ПОЛИТИЧЕСКИЙ СОВЕТНИК <ТИМОФЕЙ МЕЖЕРОВ>. Резонер. Блюститель космической нравственности.

КУЛЬТУРНЫЙ СОВЕТНИК <ИВАН ПОСПЕЛОВ. ОН ЖЕ: ВЕРНЫЙ ИВАН>. По собственному определению, "последний гностик", мечтающий о соединении веры и знания. Друг московской богемы. От любви к искусству чуть было не сменил свою половую ориентацию.

НАУЧНЫЙ СОВЕТНИК <СЕРГЕЙ ДУБИНИН>. Внешне ленивый Обломов, внутри которого живет Штольц. Бесстрастный экспериментатор, он нуждается – по агентурным данным – в поставках спермы и яйцеклеток русских людей в обмен на сверхдержаву. По тем же данным, мечтает о селекции русских, очищении их "от аморальности". Через Россию и русский характер хочет понять загадку человека. Порою может быть совершенно бесчеловечным.

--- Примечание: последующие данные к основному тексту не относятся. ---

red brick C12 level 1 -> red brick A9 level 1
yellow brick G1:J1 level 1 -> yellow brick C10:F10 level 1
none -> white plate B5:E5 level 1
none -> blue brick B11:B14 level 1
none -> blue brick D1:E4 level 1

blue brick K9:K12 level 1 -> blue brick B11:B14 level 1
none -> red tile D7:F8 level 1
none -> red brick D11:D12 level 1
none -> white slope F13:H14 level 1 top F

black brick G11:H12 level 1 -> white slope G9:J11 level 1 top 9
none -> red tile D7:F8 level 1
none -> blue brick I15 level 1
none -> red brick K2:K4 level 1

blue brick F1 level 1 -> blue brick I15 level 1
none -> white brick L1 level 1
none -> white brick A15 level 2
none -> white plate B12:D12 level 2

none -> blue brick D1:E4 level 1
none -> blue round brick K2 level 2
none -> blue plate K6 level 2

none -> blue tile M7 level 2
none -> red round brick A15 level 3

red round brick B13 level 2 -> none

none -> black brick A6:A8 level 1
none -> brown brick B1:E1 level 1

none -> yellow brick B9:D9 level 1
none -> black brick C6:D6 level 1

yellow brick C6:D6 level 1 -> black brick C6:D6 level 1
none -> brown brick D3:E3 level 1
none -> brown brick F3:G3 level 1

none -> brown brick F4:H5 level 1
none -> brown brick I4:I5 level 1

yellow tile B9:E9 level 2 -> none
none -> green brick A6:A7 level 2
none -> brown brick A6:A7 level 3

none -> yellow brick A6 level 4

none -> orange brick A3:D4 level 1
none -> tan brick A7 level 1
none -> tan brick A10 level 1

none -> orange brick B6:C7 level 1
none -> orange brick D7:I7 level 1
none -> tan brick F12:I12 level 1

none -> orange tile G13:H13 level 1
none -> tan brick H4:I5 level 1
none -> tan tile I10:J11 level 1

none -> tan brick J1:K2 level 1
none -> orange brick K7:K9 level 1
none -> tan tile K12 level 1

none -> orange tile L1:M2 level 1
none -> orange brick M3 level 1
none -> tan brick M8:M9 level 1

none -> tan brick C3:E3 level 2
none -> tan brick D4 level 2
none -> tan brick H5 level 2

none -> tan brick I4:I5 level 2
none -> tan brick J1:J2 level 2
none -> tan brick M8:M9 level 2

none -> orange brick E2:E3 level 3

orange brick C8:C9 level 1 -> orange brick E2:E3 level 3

РЕФЕРЕНТ <ГЕННАДИЙ ЕРШОВ>. Застенчивый молодой человек.

КОНСУЛ СМЕРТИ. Без имени! По агентурным сведениям, ее собираются в ближайшее время назвать Кларой Карловной. Единственная женщина в посольстве. В отличие от других сотрудников, обладает скверным характером. Ее побаивается и сам Посол. Возможно, ее поведение определено дефектом: она – карлик. По некоторым сведениям, карлик, будущая Клара Карловна, стремится сорвать миролюбивую миссию Посла, потому что "нет ничего общего между ними и нами". Среди прочего, занимается отправкой российских граждан в туристические поездки на Акимуды. Своего рода космический туризм. На первый взгляд вредная тетка с большим воображением. На самом деле – хранительница баланса между добром и злом. В мистических кругах Москвы ее называют Святым Духом, почитают и пишут о ней стихи.

018.0

Я хочу видеть ее мертвой, в гробу, с оторванной головой, но, с другой стороны, хотел бы я с ней примириться?